In his last column, Lee Waldman looked at his return to racing. While his results were not up to expectations after getting a flat in the Crusher in the Tushar, his performance at the race showed that he had what it took to start a cyclocross season off well. Today he looks back on a lifetime of racing, and what it means to get to the start line at the age of 65.
by Lee Waldman
I’m 65 years old with two grandchildren and another on the way. Bottom line: I’ll never be as fast or as strong as I’d like to be, or as I was 10 years ago. No one is ever going to pay me to race my bike, nor should they. But you know what, I’ve learned that there’s a certain beauty in aging. That’s a pretty bold statement and many of you reading this are still young enough to not have noticed the signs of aging. So my advice to you is to copy it, put it in a safe place and come back to it at some future time. For the rest of you, keep reading. I’m sure that you’ve had the same experience that I’ve had as you grow older. Injuries take longer to heal. There are more aches and pains in the mornings. Yet that competitive fire is still burning.
When I was younger I felt like I simply had to race every chance I got. My goal was to become a strong Cat. 1 / 2 rider. Kind of unreachable considering I didn’t start racing my bike till I was 30. But, still, I was certain that if I just worked a little harder, trained a little longer, raced more often, I’d eventually make it. Well, time got in the way and I never really reached that goal. It bothered me for a time. Now that I’ve matured a bit I’ve begun to realize that the chances I have to simply ride my bike is a gift. Racing is just the icing on the cake and I don’t need to race every race every weekend. Like many other things in my life, I’ve begun to incorporate the “life is too short” philosophy. So I now give myself permission to race when and if it sounds like fun. Other days I’m content to just ride my bike.
As a younger rider I never had the experience that I’ve had in the last couple of years. It keeps me on the bike even on those rare days when I find it difficult to find the motivation to train. During cross season I race with men who are close to my age, at least they’re within a decade or two. However, during the summer “off season”, I end up riding endurance events where, even though I do race in my age category, we often start “en mass”. A variety of age groups start together. The separations come as the race develops. The only way to tell one age group from the next is by looking at the calf marking which often shows the rider’s age. More than once I’ve found myself coming up on a rider from a younger age group.
As I roll by, trying my best to look more relaxed than I feel, I often hear, “Damn, I hope I’m doing this when I’m your age!” If I’m ever searching for a reason to continue flogging myself, those 10 words do the trick every time. Whether I’m winning, or just surviving I can take solace in the fact that: 1) at least for that one moment in time I’m as fast as someone decades younger than I am, and more importantly, 2) I have, in some small way, become a role model for another person.

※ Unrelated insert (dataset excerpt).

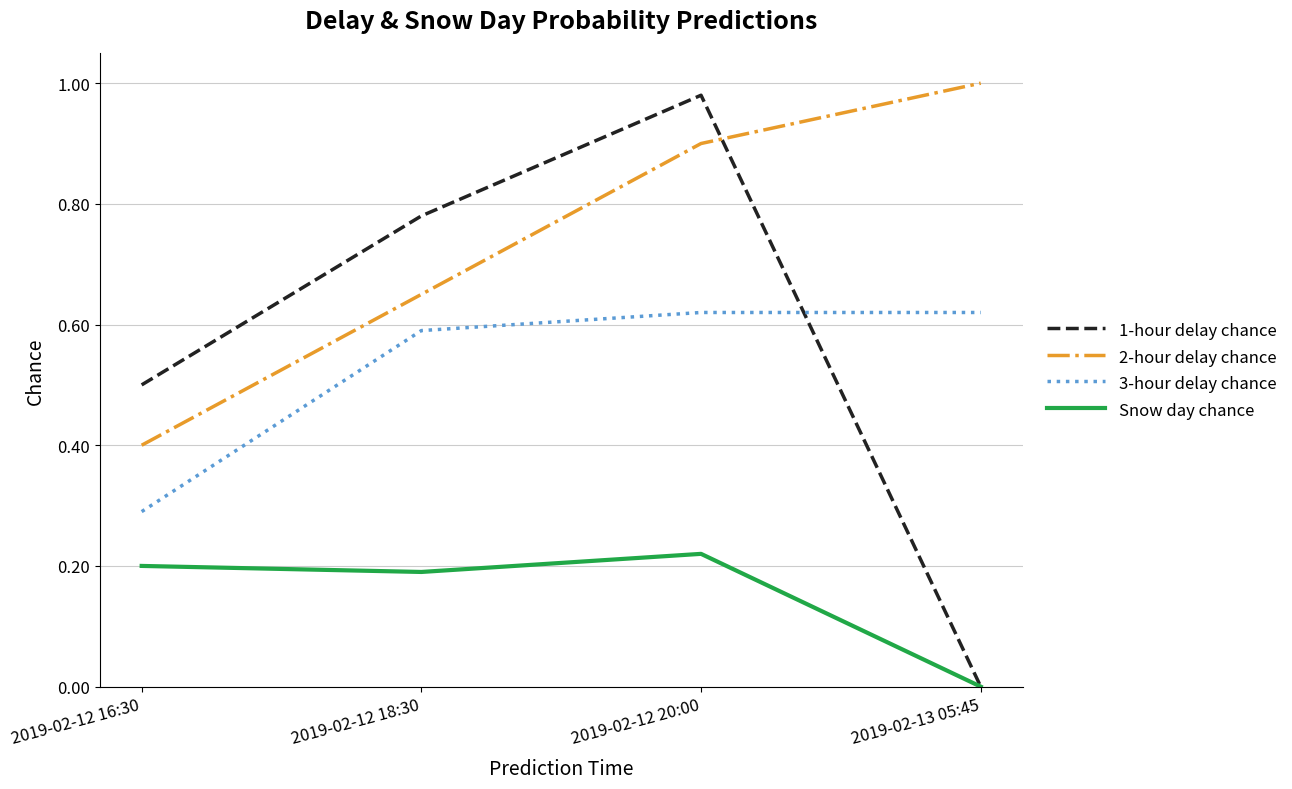

Which series changed the most between 2019-02-12 16:30 and 2019-02-13 05:45?

2-hour delay chance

I think that the most powerful aspect of being an aging athlete is simply that sport, no matter what it is, makes us feel younger! Every morning, as I look at myself in the mirror I can see the indicators that I’m growing older, but I don’t feel older. I still find joy in simple things like watching the sun turn the clouds different shades of pink, orange and violet. And as morbid as it may sound to some of you, I’m thankful for the opportunity to experience it.
At the end of the day, sitting on the deck watching a similar scene in reverse I’m grateful that I’ve had another day. I’ve been able to find fulfillment in completing a long, arduous climb. I’ve loved the feeling of being drenched in sweat knowing that there are only a select number of people my age who are capable of doing what I’ve just done. Crossing the line at the finish of a hard cross race, no matter what place I’ve come in, I can, again celebrate the simple fact that I’ve just done something that most men my age can’t do. And I’ve done it with some style.
So, I am 65, and I’m a grandpa. Not such a bad place to be. I can still ride my bike. I can still toe the line and test myself. But I also know myself well enough to know that results don’t define me. I’m defined by the fact that I can do these things and I can do them well.